## [WHAT THE EXERCISE ASKS]
Could you copy every item below, keeping each one character for character?

(Items from a dataset)
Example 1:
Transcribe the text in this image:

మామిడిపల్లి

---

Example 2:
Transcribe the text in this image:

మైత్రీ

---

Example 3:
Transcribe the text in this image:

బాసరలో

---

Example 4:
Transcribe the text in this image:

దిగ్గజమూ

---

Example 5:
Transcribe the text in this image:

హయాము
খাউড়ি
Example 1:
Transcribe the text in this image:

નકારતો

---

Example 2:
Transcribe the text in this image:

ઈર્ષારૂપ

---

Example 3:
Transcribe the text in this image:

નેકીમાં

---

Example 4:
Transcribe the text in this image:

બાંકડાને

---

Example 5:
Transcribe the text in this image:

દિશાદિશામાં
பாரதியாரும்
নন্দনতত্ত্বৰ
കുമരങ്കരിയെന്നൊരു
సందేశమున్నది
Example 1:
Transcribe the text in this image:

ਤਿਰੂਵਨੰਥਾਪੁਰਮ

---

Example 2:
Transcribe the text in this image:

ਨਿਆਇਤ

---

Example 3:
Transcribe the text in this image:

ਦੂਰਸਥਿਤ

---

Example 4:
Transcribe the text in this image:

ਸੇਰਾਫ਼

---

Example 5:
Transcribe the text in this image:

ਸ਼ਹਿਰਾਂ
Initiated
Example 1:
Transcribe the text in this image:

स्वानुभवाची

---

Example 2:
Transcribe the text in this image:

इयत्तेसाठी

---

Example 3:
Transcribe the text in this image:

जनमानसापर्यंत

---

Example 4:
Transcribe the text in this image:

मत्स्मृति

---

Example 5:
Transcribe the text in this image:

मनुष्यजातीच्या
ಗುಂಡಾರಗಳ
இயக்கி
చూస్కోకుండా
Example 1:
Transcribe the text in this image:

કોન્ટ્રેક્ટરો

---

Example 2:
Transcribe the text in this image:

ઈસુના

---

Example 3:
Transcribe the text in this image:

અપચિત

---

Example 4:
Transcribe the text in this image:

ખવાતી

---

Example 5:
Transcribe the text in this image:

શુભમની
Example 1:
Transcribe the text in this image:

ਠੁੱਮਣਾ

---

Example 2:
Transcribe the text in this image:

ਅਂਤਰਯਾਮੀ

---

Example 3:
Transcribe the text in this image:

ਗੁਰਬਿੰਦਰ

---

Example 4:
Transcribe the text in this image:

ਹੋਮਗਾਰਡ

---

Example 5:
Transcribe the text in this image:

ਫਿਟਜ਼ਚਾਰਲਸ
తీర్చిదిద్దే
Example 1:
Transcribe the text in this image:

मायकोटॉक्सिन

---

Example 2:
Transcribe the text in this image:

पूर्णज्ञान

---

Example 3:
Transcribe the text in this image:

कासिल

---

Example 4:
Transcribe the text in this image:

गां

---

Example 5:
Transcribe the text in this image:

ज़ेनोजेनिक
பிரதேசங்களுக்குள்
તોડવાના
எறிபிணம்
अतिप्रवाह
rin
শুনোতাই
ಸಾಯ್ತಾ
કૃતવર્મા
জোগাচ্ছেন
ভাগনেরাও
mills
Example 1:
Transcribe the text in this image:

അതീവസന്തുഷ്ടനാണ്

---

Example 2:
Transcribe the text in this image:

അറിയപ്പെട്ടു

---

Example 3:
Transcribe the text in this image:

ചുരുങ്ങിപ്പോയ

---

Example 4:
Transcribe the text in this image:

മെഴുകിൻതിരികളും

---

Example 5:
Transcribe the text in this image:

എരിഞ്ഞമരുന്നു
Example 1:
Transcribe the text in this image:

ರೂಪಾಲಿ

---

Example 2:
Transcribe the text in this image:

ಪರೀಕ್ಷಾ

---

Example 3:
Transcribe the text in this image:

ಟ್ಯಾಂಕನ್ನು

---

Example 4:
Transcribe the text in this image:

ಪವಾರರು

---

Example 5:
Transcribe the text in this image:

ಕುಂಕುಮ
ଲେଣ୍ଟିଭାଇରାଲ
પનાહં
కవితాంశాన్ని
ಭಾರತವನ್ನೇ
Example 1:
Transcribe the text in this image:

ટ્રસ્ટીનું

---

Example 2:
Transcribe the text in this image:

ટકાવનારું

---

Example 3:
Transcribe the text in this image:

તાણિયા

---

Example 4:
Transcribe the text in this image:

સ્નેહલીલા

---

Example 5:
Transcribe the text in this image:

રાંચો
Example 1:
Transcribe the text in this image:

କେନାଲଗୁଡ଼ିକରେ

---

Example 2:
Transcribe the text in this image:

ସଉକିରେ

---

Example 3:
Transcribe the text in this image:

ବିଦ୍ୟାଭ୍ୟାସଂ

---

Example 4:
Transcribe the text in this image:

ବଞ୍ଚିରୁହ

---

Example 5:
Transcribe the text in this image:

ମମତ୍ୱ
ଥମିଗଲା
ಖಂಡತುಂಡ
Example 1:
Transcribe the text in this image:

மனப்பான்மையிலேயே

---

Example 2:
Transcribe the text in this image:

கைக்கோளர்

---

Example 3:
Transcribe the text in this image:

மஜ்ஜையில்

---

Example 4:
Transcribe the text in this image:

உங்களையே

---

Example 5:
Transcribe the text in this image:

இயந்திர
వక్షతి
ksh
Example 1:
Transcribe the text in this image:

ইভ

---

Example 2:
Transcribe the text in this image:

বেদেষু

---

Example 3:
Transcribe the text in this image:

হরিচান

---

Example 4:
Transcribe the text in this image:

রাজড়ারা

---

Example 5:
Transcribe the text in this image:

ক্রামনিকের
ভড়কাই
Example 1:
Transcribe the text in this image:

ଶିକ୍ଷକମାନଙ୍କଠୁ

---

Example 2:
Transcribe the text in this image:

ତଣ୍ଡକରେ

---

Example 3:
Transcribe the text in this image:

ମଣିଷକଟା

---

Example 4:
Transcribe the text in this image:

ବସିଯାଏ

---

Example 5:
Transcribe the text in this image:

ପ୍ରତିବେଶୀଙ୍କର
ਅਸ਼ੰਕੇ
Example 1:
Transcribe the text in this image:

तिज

## [WORKED ANSWER]
Example 1:
Transcribe the text in this image:

మామిడిపల్లి

---

Example 2:
Transcribe the text in this image:

మైత్రీ

---

Example 3:
Transcribe the text in this image:

బాసరలో

---

Example 4:
Transcribe the text in this image:

దిగ్గజమూ

---

Example 5:
Transcribe the text in this image:

హయాము
খাউড়ি
Example 1:
Transcribe the text in this image:

નકારતો

---

Example 2:
Transcribe the text in this image:

ઈર્ષારૂપ

---

Example 3:
Transcribe the text in this image:

નેકીમાં

---

Example 4:
Transcribe the text in this image:

બાંકડાને

---

Example 5:
Transcribe the text in this image:

દિશાદિશામાં
பாரதியாரும்
নন্দনতত্ত্বৰ
കുമരങ്കരിയെന്നൊരു
సందేశమున్నది
Example 1:
Transcribe the text in this image:

ਤਿਰੂਵਨੰਥਾਪੁਰਮ

---

Example 2:
Transcribe the text in this image:

ਨਿਆਇਤ

---

Example 3:
Transcribe the text in this image:

ਦੂਰਸਥਿਤ

---

Example 4:
Transcribe the text in this image:

ਸੇਰਾਫ਼

---

Example 5:
Transcribe the text in this image:

ਸ਼ਹਿਰਾਂ
Initiated
Example 1:
Transcribe the text in this image:

स्वानुभवाची

---

Example 2:
Transcribe the text in this image:

इयत्तेसाठी

---

Example 3:
Transcribe the text in this image:

जनमानसापर्यंत

---

Example 4:
Transcribe the text in this image:

मत्स्मृति

---

Example 5:
Transcribe the text in this image:

मनुष्यजातीच्या
ಗುಂಡಾರಗಳ
இயக்கி
చూస్కోకుండా
Example 1:
Transcribe the text in this image:

કોન્ટ્રેક્ટરો

---

Example 2:
Transcribe the text in this image:

ઈસુના

---

Example 3:
Transcribe the text in this image:

અપચિત

---

Example 4:
Transcribe the text in this image:

ખવાતી

---

Example 5:
Transcribe the text in this image:

શુભમની
Example 1:
Transcribe the text in this image:

ਠੁੱਮਣਾ

---

Example 2:
Transcribe the text in this image:

ਅਂਤਰਯਾਮੀ

---

Example 3:
Transcribe the text in this image:

ਗੁਰਬਿੰਦਰ

---

Example 4:
Transcribe the text in this image:

ਹੋਮਗਾਰਡ

---

Example 5:
Transcribe the text in this image:

ਫਿਟਜ਼ਚਾਰਲਸ
తీర్చిదిద్దే
Example 1:
Transcribe the text in this image:

मायकोटॉक्सिन

---

Example 2:
Transcribe the text in this image:

पूर्णज्ञान

---

Example 3:
Transcribe the text in this image:

कासिल

---

Example 4:
Transcribe the text in this image:

गां

---

Example 5:
Transcribe the text in this image:

ज़ेनोजेनिक
பிரதேசங்களுக்குள்
તોડવાના
எறிபிணம்
अतिप्रवाह
rin
শুনোতাই
ಸಾಯ್ತಾ
કૃતવર્મા
জোগাচ্ছেন
ভাগনেরাও
mills
Example 1:
Transcribe the text in this image:

അതീവസന്തുഷ്ടനാണ്

---

Example 2:
Transcribe the text in this image:

അറിയപ്പെട്ടു

---

Example 3:
Transcribe the text in this image:

ചുരുങ്ങിപ്പോയ

---

Example 4:
Transcribe the text in this image:

മെഴുകിൻതിരികളും

---

Example 5:
Transcribe the text in this image:

എരിഞ്ഞമരുന്നു
Example 1:
Transcribe the text in this image:

ರೂಪಾಲಿ

---

Example 2:
Transcribe the text in this image:

ಪರೀಕ್ಷಾ

---

Example 3:
Transcribe the text in this image:

ಟ್ಯಾಂಕನ್ನು

---

Example 4:
Transcribe the text in this image:

ಪವಾರರು

---

Example 5:
Transcribe the text in this image:

ಕುಂಕುಮ
ଲେଣ୍ଟିଭାଇରାଲ
પનાહં
కవితాంశాన్ని
ಭಾರತವನ್ನೇ
Example 1:
Transcribe the text in this image:

ટ્રસ્ટીનું

---

Example 2:
Transcribe the text in this image:

ટકાવનારું

---

Example 3:
Transcribe the text in this image:

તાણિયા

---

Example 4:
Transcribe the text in this image:

સ્નેહલીલા

---

Example 5:
Transcribe the text in this image:

રાંચો
Example 1:
Transcribe the text in this image:

କେନାଲଗୁଡ଼ିକରେ

---

Example 2:
Transcribe the text in this image:

ସଉକିରେ

---

Example 3:
Transcribe the text in this image:

ବିଦ୍ୟାଭ୍ୟାସଂ

---

Example 4:
Transcribe the text in this image:

ବଞ୍ଚିରୁହ

---

Example 5:
Transcribe the text in this image:

ମମତ୍ୱ
ଥମିଗଲା
ಖಂಡತುಂಡ
Example 1:
Transcribe the text in this image:

மனப்பான்மையிலேயே

---

Example 2:
Transcribe the text in this image:

கைக்கோளர்

---

Example 3:
Transcribe the text in this image:

மஜ்ஜையில்

---

Example 4:
Transcribe the text in this image:

உங்களையே

---

Example 5:
Transcribe the text in this image:

இயந்திர
వక్షతి
ksh
Example 1:
Transcribe the text in this image:

ইভ

---

Example 2:
Transcribe the text in this image:

বেদেষু

---

Example 3:
Transcribe the text in this image:

হরিচান

---

Example 4:
Transcribe the text in this image:

রাজড়ারা

---

Example 5:
Transcribe the text in this image:

ক্রামনিকের
ভড়কাই
Example 1:
Transcribe the text in this image:

ଶିକ୍ଷକମାନଙ୍କଠୁ

---

Example 2:
Transcribe the text in this image:

ତଣ୍ଡକରେ

---

Example 3:
Transcribe the text in this image:

ମଣିଷକଟା

---

Example 4:
Transcribe the text in this image:

ବସିଯାଏ

---

Example 5:
Transcribe the text in this image:

ପ୍ରତିବେଶୀଙ୍କର
ਅਸ਼ੰਕੇ
Example 1:
Transcribe the text in this image:

तिज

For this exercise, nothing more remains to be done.